Looks are deceiving.

The team was riding from Dinosaur National Monument, where we had camped for the night, to Vernal, Utah. The previous day we had had to ride 12 miles into the park just to get to the campsite, and so the following day we rode the same 12 miles back out. Luckily it was not in the same heat, but a long gradual mountain followed that challenged our morning muscles. Soon afterward we approached a long flat stretch of road which ended in what looked like a significantly steep hill.

This wasn’t something we hadn’t seen before. We had climbed through the Appalachians, survived the driftless area of Iowa, and climbed to over 10,000 feet in the Rockies. We had ridden plenty of hills and mountains, but for many of us there is always a slight dread when we see yet another hill in the distance, especially when we’ve already packed on some miles.
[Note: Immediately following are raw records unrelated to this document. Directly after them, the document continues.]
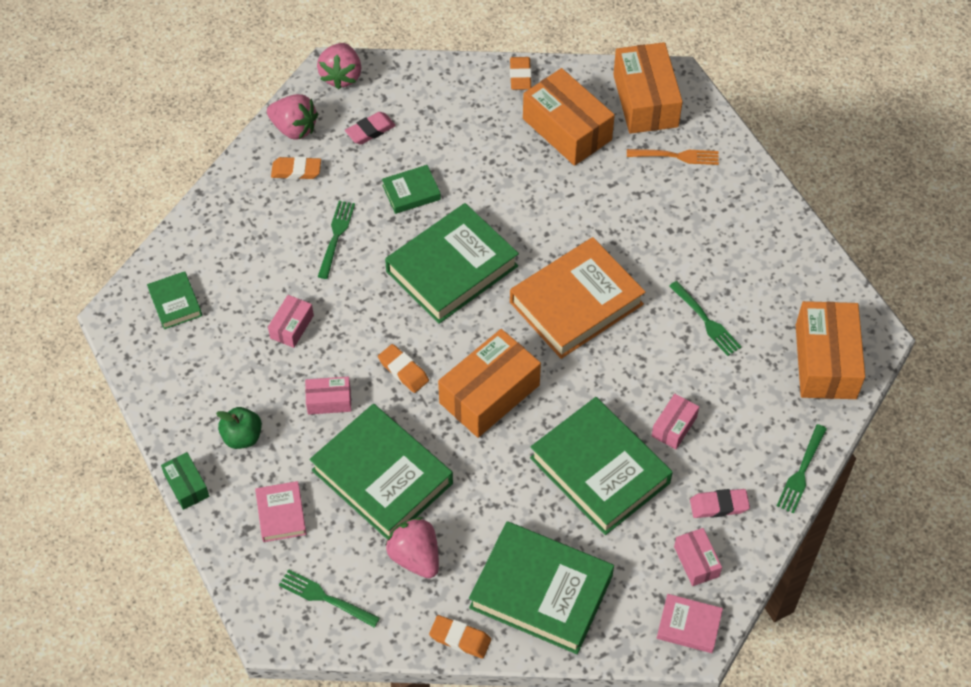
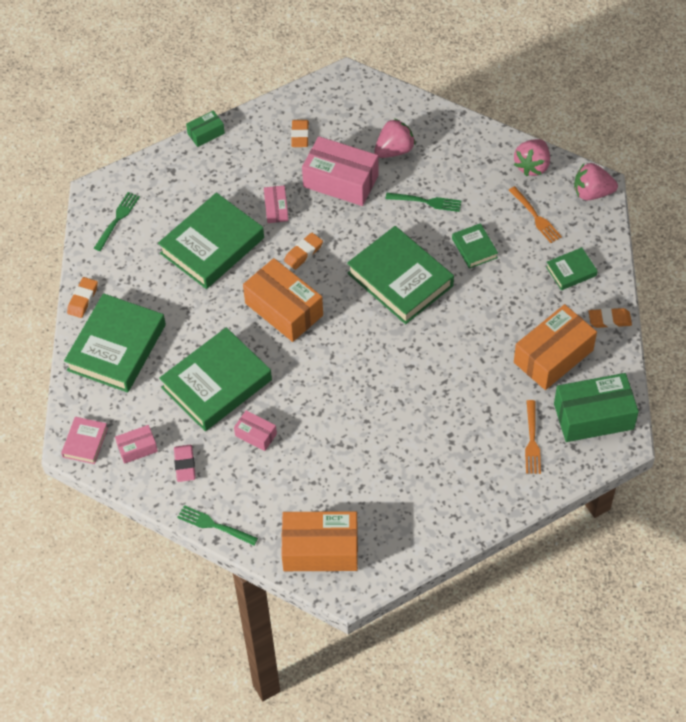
camera: 90 degrees right, 0 degrees up
(175, 303) = (359, 110): green book -> green book (571, 271)
(242, 437) = (245, 161): green apple -> none
(281, 514) = (183, 189): pink book -> none
(292, 327) = (340, 181): pink box -> pink box, size x2.00
(296, 171) = (489, 171): orange eraser -> orange eraser (300, 135)
(370, 131) = (535, 216): pink eraser -> orange fork
(415, 557) = (147, 269): pink strawberry -> pink strawberry (394, 150)
(576, 303) = (371, 366): orange book -> none
(645, 100) = (593, 416): orange box -> green box
(706, 320) = (358, 460): green fork -> none

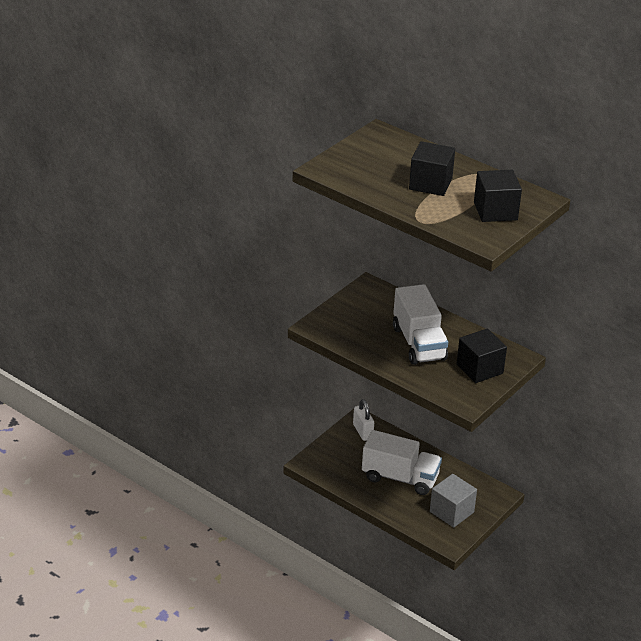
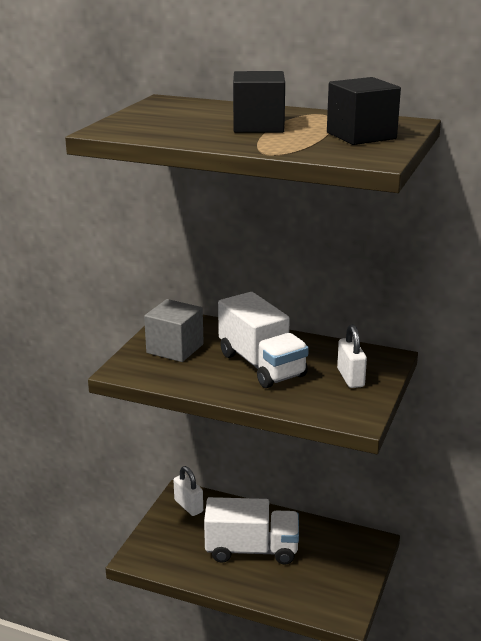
camera: 15 degrees left, 10 degrees down
(451, 512) = (329, 576): grey cube -> grey cube (175, 348)
(479, 369) = (350, 378): black cube -> white padlock

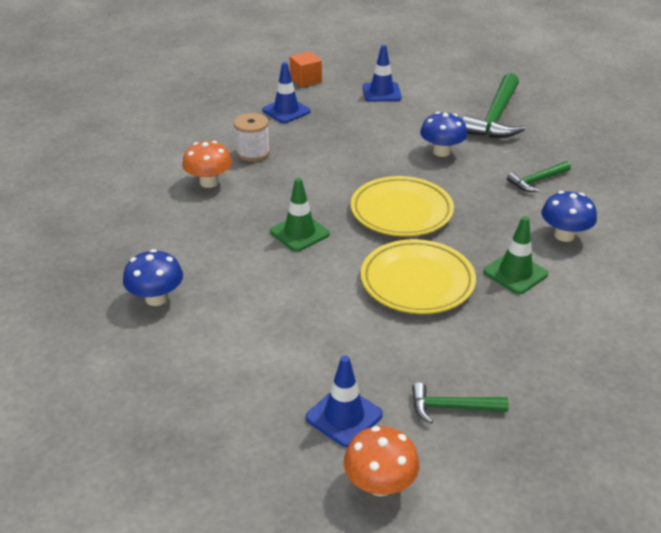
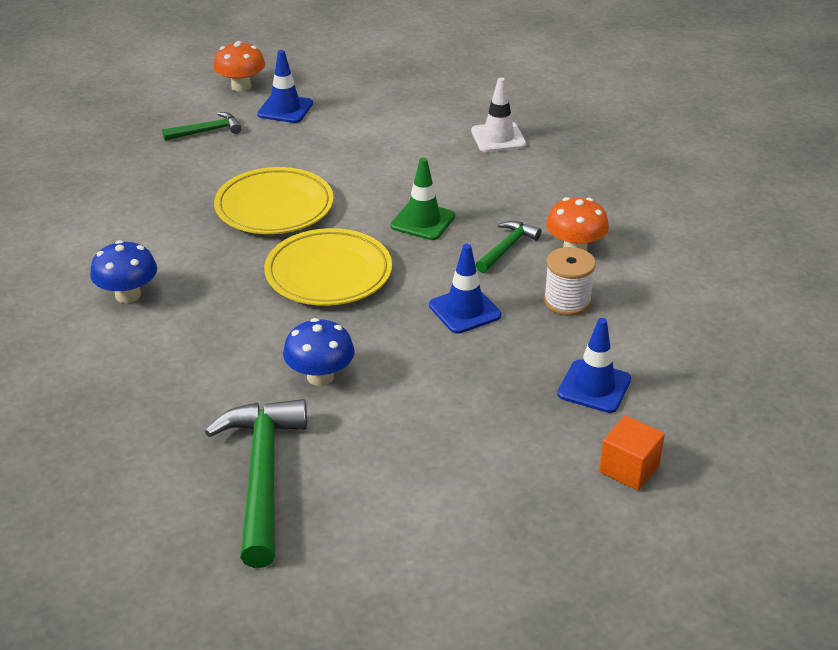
camera: 155 degrees right, 0 degrees up
(156, 298) = (498, 138): blue mushroom -> white traffic cone
(381, 92) = (481, 478): blue traffic cone -> blue traffic cone (464, 310)
(515, 273) = (177, 240): green traffic cone -> none
(537, 181) = (172, 364): green hammer -> green hammer (507, 248)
But, as the hill came ever closer, I reminded myself that usually, it really isn’t as bad as it looks. As our wheels rolled towards the base of the hill, its shape shifted, and gradually that land that had looked like a ninety degree wall blocking our path was flattening out and we realized that it was a shallow slope that was no match for our seasoned legs.

As I slowly but surely climbed that hill, I thought of how this theme has been common over this summer and how it really applies to many aspects of life. Looks are deceiving; often we jump to make predictions or conclusions based on them which can hugely affect our mentality.
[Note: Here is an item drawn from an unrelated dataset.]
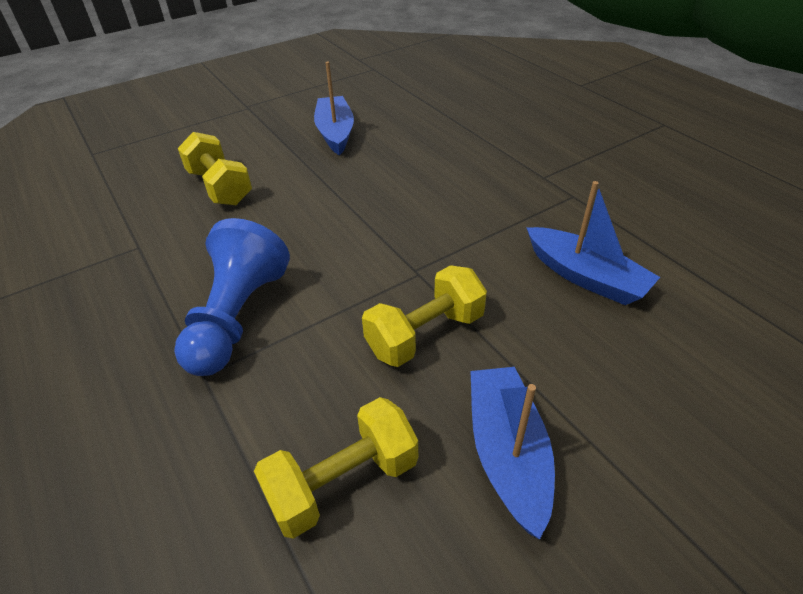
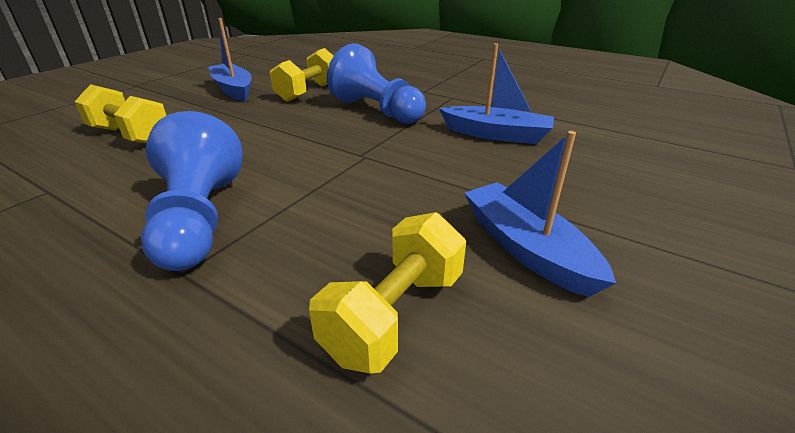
camera: 25 degrees left, 10 degrees down
(425, 334) = (398, 191): yellow dumbbell -> yellow dumbbell (308, 92)
(469, 201) = (377, 110): none -> blue pawn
In the case of climbing hills, predicting that a hill is steep or long or impossibly difficult negatively affects my mental preparedness. As soon as I see it and make those assumptions, my mental capacity plummets and my belief that I can surpass the challenge disappears. My body feels heavier, my muscles feel tired, and motivational thoughts stop forming. It’s all “This is going to be horrible” and “Maybe I’ll have to walk up this one.” But when it turns out that it only looked bad, I feel much more confident and ready to push myself. It is much better when I can start out with that positive mentality to begin with.

The fact that looks aren’t everything could apply to so many things in life, but I’ll highlight two relevant ones.
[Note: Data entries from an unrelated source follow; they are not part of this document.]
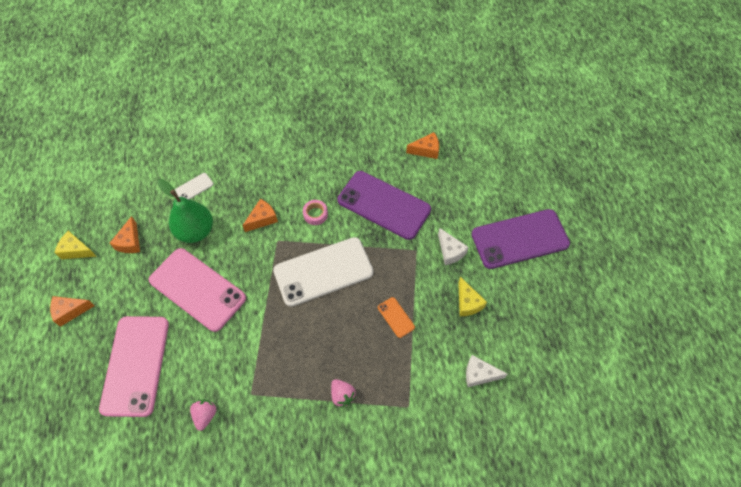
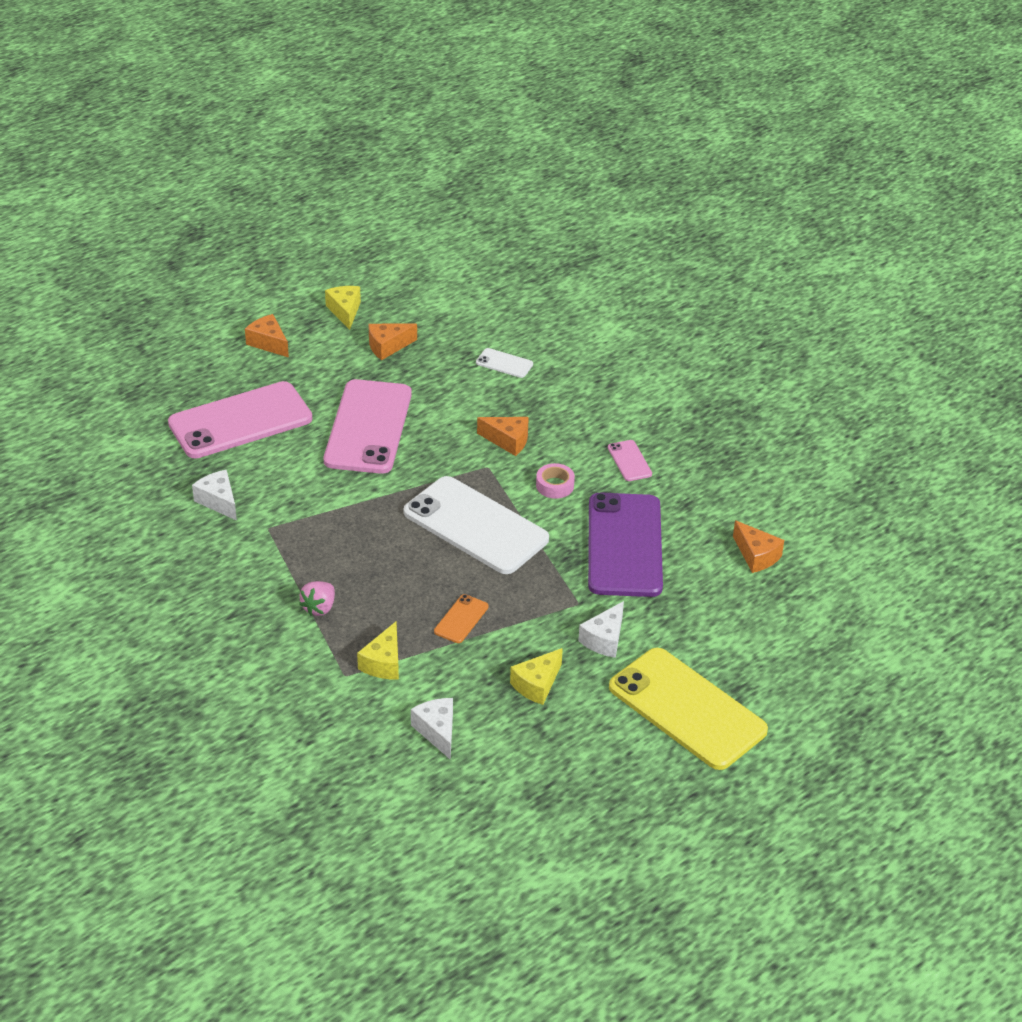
camera: 60 degrees right, 20 degrees down
(195, 231) = (444, 392): green pear -> none
(205, 415) = (218, 501): pink strawberry -> white cheese
(319, 168) = (629, 461): none -> pink phone
(409, 378) = (383, 663): none -> yellow cheese
(520, 239) = (687, 709): purple phone -> yellow phone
First, we are a bunch of college kids riding bikes we’ve (mostly) never ridden before across the United States. If you saw our first team picture from way back in the fall at our first team meeting, you probably wouldn’t imagine that sort of feat out of a random grouping of young students. You might not even think that we’d want to volunteer our time for that sort of thing, or maybe you’d expect us to give up in the first week. But again, looks are deceiving, and I have learned time and time again over the course of this trip that we are indeed capable of such an insane trip. And though I didn’t even know it myself when I started, I have learned that a few people really can make a huge impact just by putting themselves (literally) out there and by taking a minute to listen and observe and experience. Even I had my own predictions, but they were soon shattered.

Second, I again want to reflect on why we do the ride, though I may repeat myself. Cancer is so prominent that everyone probably at least walks by someone every day who has been touched by cancer. In general, every day people walk past others who are suffering or worrying or hurting from something. Yet we get angry at the slow driver in front of us or we get annoyed by the restaurant service or we walk through the park without smiling at anyone we pass. Looks are deceiving. That waitress might be smiling but she just lost a relative. That person relaxing at the park is actually wondering how he’s going to pay the bills. The man we did a portrait with today was kind and talkative and friendly, but when the portrait began he immediately teared up when sharing the story of his deceased father.

If we hadn’t taken a moment to just stop and listen, we wouldn’t have known this story which defined part of his life and touched him so deeply. If we jump to conclusions about other people in the world, we could be missing out on relationships and we could miss so many opportunities to learn and grow.

If I let myself believe I can’t do it just because of the way that hill looks, it will only make conquering it that much harder. If I remember that looks are deceiving, especially when it comes to hills, then I will only find reward.

Comments (1)
  • dan thuente says:

    Congrats!!!
    You have learned a lesson many people never learn, others only when they are much older. As a cashier at a grocery store, I see all kinds of people every day. I am lucky in that most come into my store with a smile. However, some don’t & I also learned a long time ago, I have no idea what their story is, & it really isn’t for me to decide. I try to treat everyone the same, maybe an extra smile for the people not smiling. Life is too short to worry about things out of our control. Just enjoy every moment & be proud of what you are doing for yourself & everyone you touch. Keep up the good work!!